Life can be tough for commuter students.
Hours can be lost during cramped cross-city bus rides and sitting in traffic jams, and getting to campus for an early-morning class means some students leave home before 6 a.m.
Recognizing the challenges faced by commuter students, UBC has launched a bevy of new programs aimed at helping alleviate the stress of commuting to and from campus.
At UBC’s Vancouver campus, students who want to stay on campus into the wee hours of the night – or get a fresh start in the morning — can get a room on the cheap at the new commuter student hostel at Walter Gage Residence.
Beginning Sept. 21, commuter students can book a private room between Sunday and Thursday for $30 per night. Each single-gender unit is made up of eight private rooms that share a lounge, kitchenette and two bathrooms.

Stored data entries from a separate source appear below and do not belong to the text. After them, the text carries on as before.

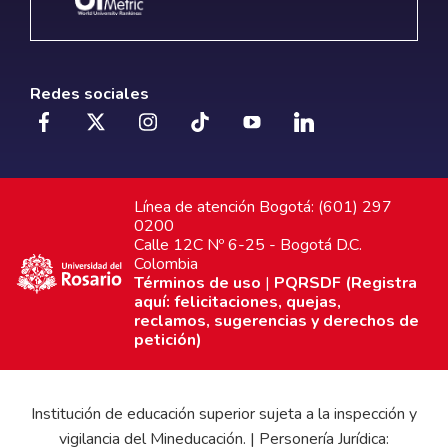
Redes sociales
Línea de atención Bogotá: (601) 297
0200
Calle 12C Nº 6-25 - Bogotá D.C.
Colombia
Términos de uso
|
PQRSDF (Registra
aquí: felicitaciones, quejas,
reclamos, sugerencias y derechos de
petición)
Institución de educación superior sujeta a la inspección y
vigilancia del Mineducación. | Personería Jurídica:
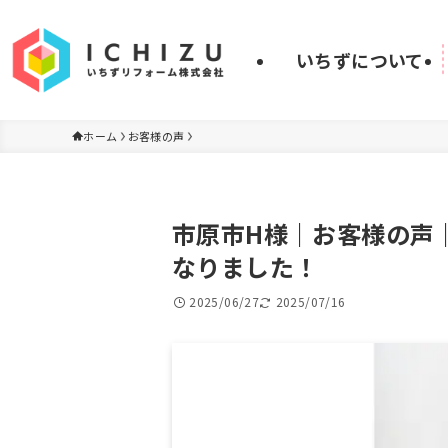
いちずについて
ホーム
お客様の声
市原市H様｜お客様の声
なりました！
2025/06/27
2025/07/16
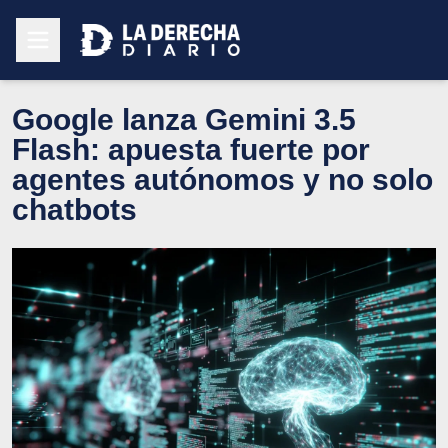
Google lanza Gemini 3.5
Flash: apuesta fuerte por
agentes autónomos y no solo
chatbots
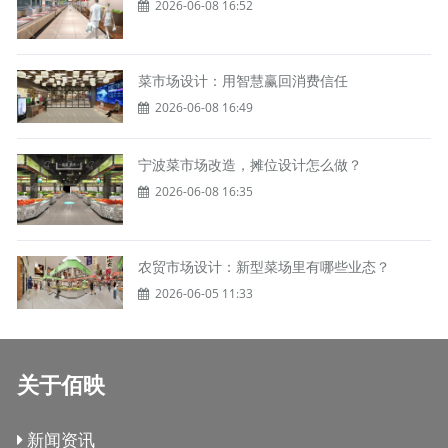
2026-06-08 16:52
菜市场设计：用智慧赢回消费信任
2026-06-08 16:49
宁波菜市场改造，摊位设计怎么做？
2026-06-08 16:35
农贸市场设计：新型菜场里有哪些业态？
2026-06-05 11:33
关于佰映
新闻资讯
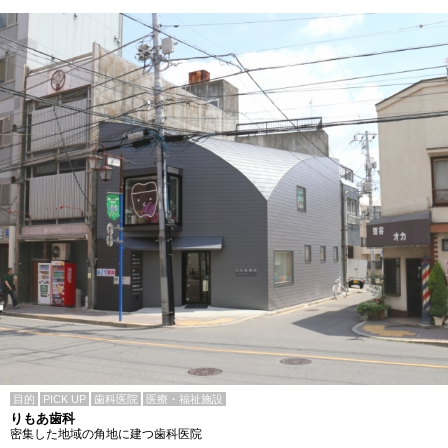
目的
PICK UP
歯科医院
医療・福祉施設
りもあ歯科
密集した地域の角地に建つ歯科医院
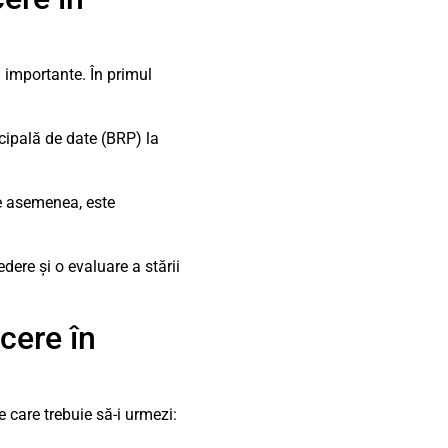
i importante. În primul
icipală de date (BRP) la
De asemenea, este
dere și o evaluare a stării
cere în
 care trebuie să-i urmezi:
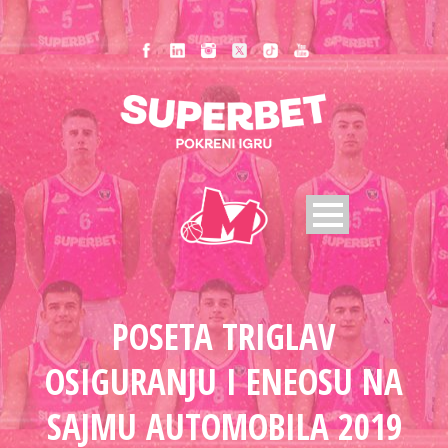
POSETA TRIGLAV
OSIGURANJU I ENEOSU NA
SAJMU AUTOMOBILA 2019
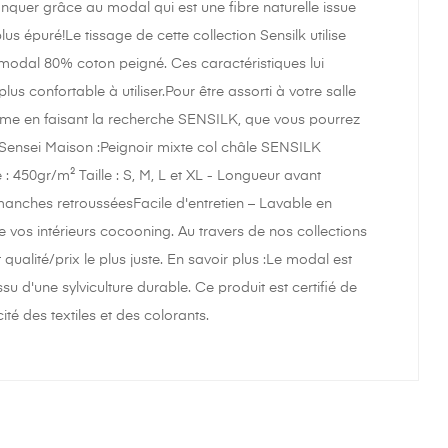
quer grâce au modal qui est une fibre naturelle issue
us épuré!Le tissage de cette collection Sensilk utilise
% modal 80% coton peigné. Ces caractéristiques lui
s confortable à utiliser.Pour être assorti à votre salle
me en faisant la recherche SENSILK, que vous pourrez
Sensei Maison :Peignoir mixte col châle SENSILK
450gr/m² Taille : S, M, L et XL - Longueur avant
anches retrousséesFacile d'entretien – Lavable en
os intérieurs cocooning. Au travers de nos collections
qualité/prix le plus juste. En savoir plus :Le modal est
su d'une sylviculture durable. Ce produit est certifié de
té des textiles et des colorants.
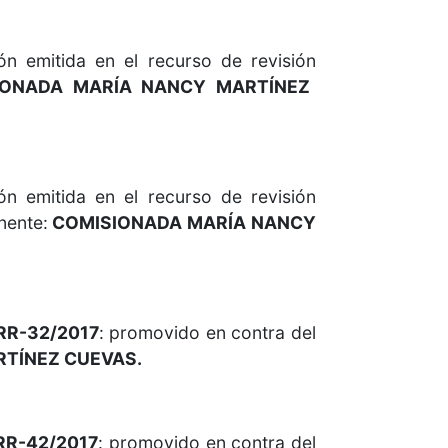
 emitida en el recurso de revisión
IONADA MARÍA NANCY MARTÍNEZ
 emitida en el recurso de revisión
nente:
COMISIONADA MARÍA NANCY
/RR-32/2017
: promovido en contra del
TÍNEZ CUEVAS.
/RR-42/2017
: promovido en contra del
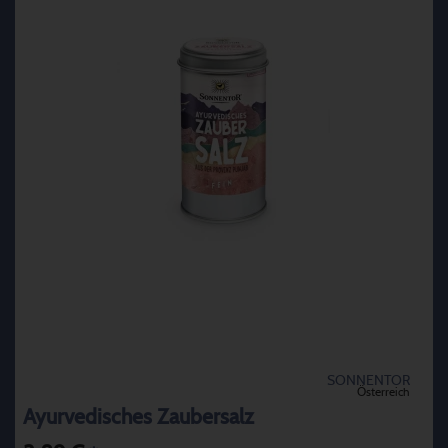
SONNENTOR
Österreich
Ayurvedisches Zaubersalz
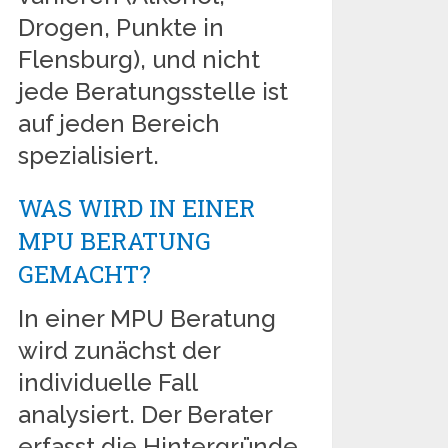
Drogen, Punkte in
Flensburg), und nicht
jede Beratungsstelle ist
auf jeden Bereich
spezialisiert.
WAS WIRD IN EINER
MPU BERATUNG
GEMACHT?
In einer MPU Beratung
wird zunächst der
individuelle Fall
analysiert. Der Berater
erfasst die Hintergründe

“Students may have a late-night study group, an early morning test, or want to participate in club activities organized in the evening,” says Janice Robinson, director of residence life in Vancouver. “With this hostel they’re able to get up refreshed and start their day on campus.”
The hostel opened last fall to little fanfare, and Robinson says the pilot was a great success.

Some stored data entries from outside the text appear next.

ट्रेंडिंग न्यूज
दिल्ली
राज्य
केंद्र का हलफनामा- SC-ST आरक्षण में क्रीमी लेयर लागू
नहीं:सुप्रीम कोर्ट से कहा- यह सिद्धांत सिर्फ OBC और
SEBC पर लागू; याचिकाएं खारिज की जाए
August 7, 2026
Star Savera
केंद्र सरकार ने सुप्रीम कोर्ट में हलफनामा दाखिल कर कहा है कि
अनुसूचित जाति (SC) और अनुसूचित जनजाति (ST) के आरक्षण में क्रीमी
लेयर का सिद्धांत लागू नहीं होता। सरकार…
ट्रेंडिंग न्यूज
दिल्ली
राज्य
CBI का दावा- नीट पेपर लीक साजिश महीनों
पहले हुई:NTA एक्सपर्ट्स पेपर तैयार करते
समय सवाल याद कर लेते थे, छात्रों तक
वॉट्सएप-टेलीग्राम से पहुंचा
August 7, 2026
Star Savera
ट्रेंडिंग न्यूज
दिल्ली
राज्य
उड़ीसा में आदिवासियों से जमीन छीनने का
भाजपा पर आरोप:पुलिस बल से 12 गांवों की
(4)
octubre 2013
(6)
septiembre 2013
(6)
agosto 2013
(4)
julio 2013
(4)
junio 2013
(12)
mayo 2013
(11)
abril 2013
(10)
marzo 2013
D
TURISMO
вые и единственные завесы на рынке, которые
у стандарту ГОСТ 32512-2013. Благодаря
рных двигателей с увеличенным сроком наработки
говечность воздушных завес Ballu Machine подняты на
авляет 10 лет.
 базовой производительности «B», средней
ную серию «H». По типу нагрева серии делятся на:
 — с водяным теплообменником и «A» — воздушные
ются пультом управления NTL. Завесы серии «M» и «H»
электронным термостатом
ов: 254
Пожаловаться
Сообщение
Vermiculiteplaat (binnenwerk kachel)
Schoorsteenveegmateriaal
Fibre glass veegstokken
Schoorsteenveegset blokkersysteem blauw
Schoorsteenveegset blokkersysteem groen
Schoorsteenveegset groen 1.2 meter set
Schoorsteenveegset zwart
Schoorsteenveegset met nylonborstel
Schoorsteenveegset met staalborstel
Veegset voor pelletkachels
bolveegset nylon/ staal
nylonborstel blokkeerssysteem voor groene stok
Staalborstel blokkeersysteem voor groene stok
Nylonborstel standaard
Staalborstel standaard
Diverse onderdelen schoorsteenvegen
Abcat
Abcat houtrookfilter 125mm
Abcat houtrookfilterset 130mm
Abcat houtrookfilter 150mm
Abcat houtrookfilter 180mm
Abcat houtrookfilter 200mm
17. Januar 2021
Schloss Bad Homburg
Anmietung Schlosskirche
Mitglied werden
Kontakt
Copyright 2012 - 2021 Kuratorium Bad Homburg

More than half of the students stay at the hostel because of early-morning academic commitments, Robinson says, with the rest involved in evening events or courses. Students who stay the night are welcome to attend residence events.
During exam season the hostel is available on Friday nights to accommodate Saturday morning exams. Students must book before 5 pm., and can stay a maximum of two nights per week.
At UBC Okanagan, the new University Centre was built with commuter students in mind. Three collegia are meant to provide a home away from home for students who commute.
Each collegium has a relaxing lounge-style atmosphere and is outfitted with comfortable furniture, individual and group workspaces, and kitchen facilities. They serve as places to hang out, eat lunch, spend time with classmates, and do school work.
While the transition to university can be tough on students, they’re not the only ones who need help adjusting.
On Sept. 19, UBC’s Vancouver campus will host Commuter Student Parent Orientation, for parents and guardians of new students to learn more about resources, programs, and student life.
The three-hour orientation session, presented in both Mandarin and English, will suggest strategies for parents to support their child’s transition from high school to university.
Parents of a commuter student face different issues than those of a residence student, says Chad Hyson, associate director of student development.
“In most cases students are still living at home, and there are added tensions around family responsibilities,” Hyson says. “They’re a student, but they still have a role within the family and it can be difficult to negotiate the two.”
The university has also launched a commuter magazine, Connections, which touches on student life, wellness and campus culture from the perspective of a commuter student.